Martijn Schuppers’ works are among the very well known examples of concrete abstract, i.e. representational painting, in the last 15 years. This kind of painting does not abstract from but is always abstract per se. It’s about the materiality of colour and its structure as an abstract formation. Frank Stella expressed it as such in the 1960s: “What you see is what you see. Objects are not illustrated and stories are not told. Artists like Schuppers follow the role models of American post-war painting.” Frank Stella and Donald Judd were such idols. The minimalist art of the Sixties influenced painters like Schuppers, just like the abstract paintings by Gerhard Richter created using a doctor blade and ultimately the Basic Research pictures by Isa Genzken. Minimalist art saw itself as a countermovement to the gestural painting of Abstract Expressionism. Minimalism strives for objectivity, schematic clarity, logic and depersonalisation. Donald Judd and his idea of giving colour a 3D form was extremely influential.
Many of these codes also describe the works by Martijn Schuppers. A painting is an object made up of colour. Colour interplaying with materiality, although just the structure of colour, instantly conjures up a number of associations. The coloured structural paintings remind us of remote stone and rock formations or the oceans’ untouched underwater landscapes. Similar pictures to those that we are familiar with of the cosmos and universe or planets and meteorites. They evade any biological context and have a planetary appeal. They are pictures where there are no traces or signs of humans. And above all, material paintings of colour pigments that fascinate us due to their bizarre beauty.
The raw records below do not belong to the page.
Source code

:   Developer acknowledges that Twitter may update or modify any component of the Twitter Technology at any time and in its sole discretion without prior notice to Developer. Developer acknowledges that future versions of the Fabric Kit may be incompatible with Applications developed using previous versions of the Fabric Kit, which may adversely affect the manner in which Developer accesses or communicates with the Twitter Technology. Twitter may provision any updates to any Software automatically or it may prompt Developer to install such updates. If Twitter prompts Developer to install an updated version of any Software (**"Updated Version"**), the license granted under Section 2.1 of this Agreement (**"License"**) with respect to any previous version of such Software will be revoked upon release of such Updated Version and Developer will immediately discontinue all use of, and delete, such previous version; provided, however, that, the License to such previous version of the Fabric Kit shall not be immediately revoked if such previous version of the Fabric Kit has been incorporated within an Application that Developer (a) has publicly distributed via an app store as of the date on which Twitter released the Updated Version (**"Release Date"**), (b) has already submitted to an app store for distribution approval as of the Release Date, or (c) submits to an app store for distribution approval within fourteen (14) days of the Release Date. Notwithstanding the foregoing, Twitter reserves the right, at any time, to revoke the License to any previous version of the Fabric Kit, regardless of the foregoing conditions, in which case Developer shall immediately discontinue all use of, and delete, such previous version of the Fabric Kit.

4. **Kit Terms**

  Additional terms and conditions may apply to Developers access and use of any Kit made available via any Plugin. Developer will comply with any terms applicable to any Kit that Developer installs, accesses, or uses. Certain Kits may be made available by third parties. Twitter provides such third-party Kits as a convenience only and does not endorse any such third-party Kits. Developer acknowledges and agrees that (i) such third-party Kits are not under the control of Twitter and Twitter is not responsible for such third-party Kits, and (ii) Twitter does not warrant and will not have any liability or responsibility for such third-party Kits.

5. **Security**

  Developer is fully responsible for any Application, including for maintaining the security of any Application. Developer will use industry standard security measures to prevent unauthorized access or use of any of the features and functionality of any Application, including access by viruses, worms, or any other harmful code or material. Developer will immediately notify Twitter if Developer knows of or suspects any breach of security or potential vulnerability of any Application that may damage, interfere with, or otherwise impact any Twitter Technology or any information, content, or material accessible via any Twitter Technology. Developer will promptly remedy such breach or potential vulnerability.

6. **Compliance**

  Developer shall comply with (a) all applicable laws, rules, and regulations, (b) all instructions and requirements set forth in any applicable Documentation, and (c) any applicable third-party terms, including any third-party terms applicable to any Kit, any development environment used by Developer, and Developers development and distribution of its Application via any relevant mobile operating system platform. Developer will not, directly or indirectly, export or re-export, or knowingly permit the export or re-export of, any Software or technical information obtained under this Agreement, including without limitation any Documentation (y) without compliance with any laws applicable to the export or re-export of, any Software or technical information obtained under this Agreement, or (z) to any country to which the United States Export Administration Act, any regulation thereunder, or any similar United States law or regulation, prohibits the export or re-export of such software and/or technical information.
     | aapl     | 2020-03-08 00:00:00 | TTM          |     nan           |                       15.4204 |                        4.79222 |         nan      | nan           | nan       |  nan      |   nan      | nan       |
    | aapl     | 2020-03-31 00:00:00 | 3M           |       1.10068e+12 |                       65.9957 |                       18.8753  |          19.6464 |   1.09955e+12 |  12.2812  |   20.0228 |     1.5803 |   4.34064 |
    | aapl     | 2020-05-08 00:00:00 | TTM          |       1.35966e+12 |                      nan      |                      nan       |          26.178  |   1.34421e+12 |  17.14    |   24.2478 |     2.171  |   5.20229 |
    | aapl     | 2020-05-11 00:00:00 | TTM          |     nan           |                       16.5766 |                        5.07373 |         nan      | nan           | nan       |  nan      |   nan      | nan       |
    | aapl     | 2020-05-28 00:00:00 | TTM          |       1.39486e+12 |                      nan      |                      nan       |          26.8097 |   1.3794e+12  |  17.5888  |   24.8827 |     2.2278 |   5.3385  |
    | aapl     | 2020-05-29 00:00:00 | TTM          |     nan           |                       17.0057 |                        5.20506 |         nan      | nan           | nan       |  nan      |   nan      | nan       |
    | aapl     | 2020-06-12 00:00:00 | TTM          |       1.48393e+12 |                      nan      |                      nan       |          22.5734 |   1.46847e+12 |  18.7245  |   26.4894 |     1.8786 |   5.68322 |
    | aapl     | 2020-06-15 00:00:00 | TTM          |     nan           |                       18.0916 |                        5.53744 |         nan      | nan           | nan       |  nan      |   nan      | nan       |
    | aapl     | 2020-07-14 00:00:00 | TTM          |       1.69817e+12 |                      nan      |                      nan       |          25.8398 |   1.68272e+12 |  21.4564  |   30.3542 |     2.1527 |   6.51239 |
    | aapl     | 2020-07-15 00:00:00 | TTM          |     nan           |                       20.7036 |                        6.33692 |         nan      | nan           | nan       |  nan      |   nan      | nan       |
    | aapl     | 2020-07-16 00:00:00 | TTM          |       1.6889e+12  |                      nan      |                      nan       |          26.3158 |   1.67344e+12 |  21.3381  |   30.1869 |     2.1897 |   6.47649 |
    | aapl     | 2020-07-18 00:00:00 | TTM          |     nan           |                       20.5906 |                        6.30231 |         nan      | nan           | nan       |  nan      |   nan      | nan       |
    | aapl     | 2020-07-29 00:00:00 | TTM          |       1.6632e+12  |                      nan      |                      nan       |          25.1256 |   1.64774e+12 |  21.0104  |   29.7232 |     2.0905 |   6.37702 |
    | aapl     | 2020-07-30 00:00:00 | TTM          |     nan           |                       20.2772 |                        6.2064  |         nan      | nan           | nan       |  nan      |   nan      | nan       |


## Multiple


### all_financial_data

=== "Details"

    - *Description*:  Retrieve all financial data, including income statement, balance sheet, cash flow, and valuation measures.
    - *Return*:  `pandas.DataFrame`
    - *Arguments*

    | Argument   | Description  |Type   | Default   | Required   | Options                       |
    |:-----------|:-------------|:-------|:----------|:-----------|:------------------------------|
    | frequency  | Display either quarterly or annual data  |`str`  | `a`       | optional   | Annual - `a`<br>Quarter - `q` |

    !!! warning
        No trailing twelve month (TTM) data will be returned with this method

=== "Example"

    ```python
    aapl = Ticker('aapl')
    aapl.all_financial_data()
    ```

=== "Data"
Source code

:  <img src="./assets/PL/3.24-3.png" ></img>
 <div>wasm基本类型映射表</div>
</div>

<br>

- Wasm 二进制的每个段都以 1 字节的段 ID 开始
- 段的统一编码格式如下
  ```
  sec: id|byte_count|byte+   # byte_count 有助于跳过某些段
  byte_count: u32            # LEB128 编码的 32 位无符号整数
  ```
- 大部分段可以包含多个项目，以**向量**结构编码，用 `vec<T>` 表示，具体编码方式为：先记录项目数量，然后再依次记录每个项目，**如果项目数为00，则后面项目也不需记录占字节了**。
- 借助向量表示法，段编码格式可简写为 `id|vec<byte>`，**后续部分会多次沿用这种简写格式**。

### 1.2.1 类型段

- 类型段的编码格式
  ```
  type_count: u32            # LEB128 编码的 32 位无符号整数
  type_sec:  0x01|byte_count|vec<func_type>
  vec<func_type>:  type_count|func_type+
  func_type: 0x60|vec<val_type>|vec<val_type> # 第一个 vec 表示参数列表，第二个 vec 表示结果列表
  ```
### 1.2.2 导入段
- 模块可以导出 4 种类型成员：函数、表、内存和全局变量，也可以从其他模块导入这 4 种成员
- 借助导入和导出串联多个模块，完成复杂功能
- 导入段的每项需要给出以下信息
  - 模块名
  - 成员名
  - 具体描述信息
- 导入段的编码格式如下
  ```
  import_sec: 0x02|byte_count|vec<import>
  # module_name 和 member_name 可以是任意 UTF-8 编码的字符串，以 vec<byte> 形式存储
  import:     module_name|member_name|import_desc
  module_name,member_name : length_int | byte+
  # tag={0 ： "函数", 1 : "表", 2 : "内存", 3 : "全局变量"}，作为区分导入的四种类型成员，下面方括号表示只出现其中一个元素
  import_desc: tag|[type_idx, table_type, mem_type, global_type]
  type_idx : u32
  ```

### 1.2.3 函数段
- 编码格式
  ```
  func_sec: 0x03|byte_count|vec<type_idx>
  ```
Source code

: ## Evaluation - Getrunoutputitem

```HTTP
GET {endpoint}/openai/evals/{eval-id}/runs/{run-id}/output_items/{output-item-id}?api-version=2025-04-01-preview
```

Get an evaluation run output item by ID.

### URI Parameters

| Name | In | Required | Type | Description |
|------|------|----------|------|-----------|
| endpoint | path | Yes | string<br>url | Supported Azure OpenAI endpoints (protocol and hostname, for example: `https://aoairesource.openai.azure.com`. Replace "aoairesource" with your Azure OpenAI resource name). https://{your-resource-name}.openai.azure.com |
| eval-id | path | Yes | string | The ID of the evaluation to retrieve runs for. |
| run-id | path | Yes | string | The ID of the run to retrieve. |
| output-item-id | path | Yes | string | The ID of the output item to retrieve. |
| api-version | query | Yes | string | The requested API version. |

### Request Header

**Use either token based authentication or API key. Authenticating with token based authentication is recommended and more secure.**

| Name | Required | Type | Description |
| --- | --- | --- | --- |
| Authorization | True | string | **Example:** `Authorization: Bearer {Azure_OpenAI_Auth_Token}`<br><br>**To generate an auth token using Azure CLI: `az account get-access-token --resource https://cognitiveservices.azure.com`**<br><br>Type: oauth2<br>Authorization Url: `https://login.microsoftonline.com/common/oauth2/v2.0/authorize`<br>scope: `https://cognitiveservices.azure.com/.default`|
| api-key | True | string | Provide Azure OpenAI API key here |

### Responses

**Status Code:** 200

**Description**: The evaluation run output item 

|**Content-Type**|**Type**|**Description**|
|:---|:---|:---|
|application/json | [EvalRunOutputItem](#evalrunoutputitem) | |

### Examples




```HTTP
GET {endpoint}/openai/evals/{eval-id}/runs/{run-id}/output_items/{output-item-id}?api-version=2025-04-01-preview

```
Today, unlike in the days before computers and smartphones, we are flooded with images from apps and social media. There are plenty of both here: photos ranging from the selfie to snapshots as well as a growing number of good, professional and aesthetically captivating images. The amount of high-quality images that we encounter every day is increasing exponentially. These are almost all digital or digitally edited images. These images differ fundamentally from the paintings by Martijn Schuppers. The major difference is the materiality and its haptic quality. Unlike the flood of images, they allow you to primarily experience the painting as an object made up of colour.